Material shown Block Start

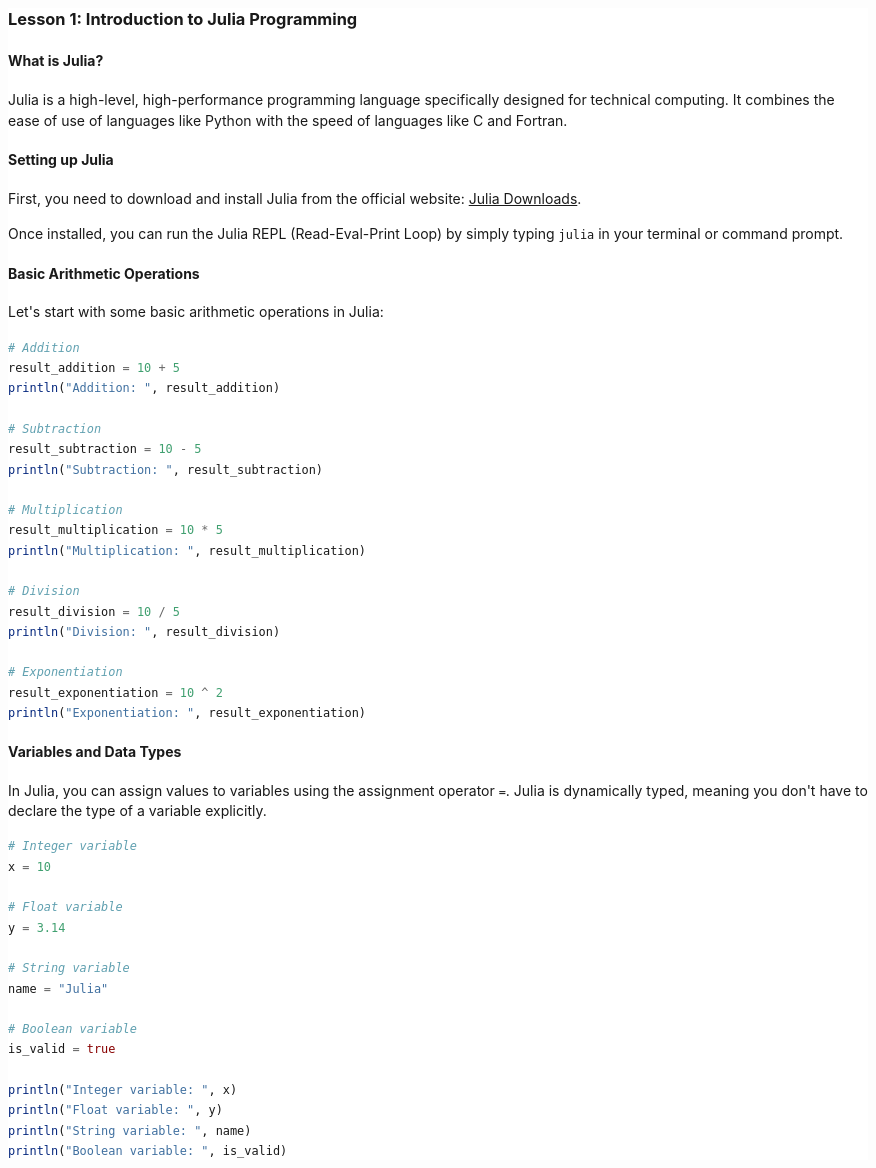 ### Lesson 1: Introduction to Julia Programming

#### What is Julia?
Julia is a high-level, high-performance programming language specifically designed for technical computing. It combines the ease of use of languages like Python with the speed of languages like C and Fortran.

#### Setting up Julia
First, you need to download and install Julia from the official website: [Julia Downloads](https://julialang.org/downloads/).

Once installed, you can run the Julia REPL (Read-Eval-Print Loop) by simply typing `julia` in your terminal or command prompt.

#### Basic Arithmetic Operations
Let's start with some basic arithmetic operations in Julia:

```julia
# Addition
result_addition = 10 + 5
println("Addition: ", result_addition)

# Subtraction
result_subtraction = 10 - 5
println("Subtraction: ", result_subtraction)

# Multiplication
result_multiplication = 10 * 5
println("Multiplication: ", result_multiplication)

# Division
result_division = 10 / 5
println("Division: ", result_division)

# Exponentiation
result_exponentiation = 10 ^ 2
println("Exponentiation: ", result_exponentiation)
```

#### Variables and Data Types
In Julia, you can assign values to variables using the assignment operator `=`. Julia is dynamically typed, meaning you don't have to declare the type of a variable explicitly.

```julia
# Integer variable
x = 10

# Float variable
y = 3.14

# String variable
name = "Julia"

# Boolean variable
is_valid = true

println("Integer variable: ", x)
println("Float variable: ", y)
println("String variable: ", name)
println("Boolean variable: ", is_valid)
```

Material shown Block End

The answer should be one number, namely how many lines of the entries above include the string "Integer".

Answer to the exercise:
2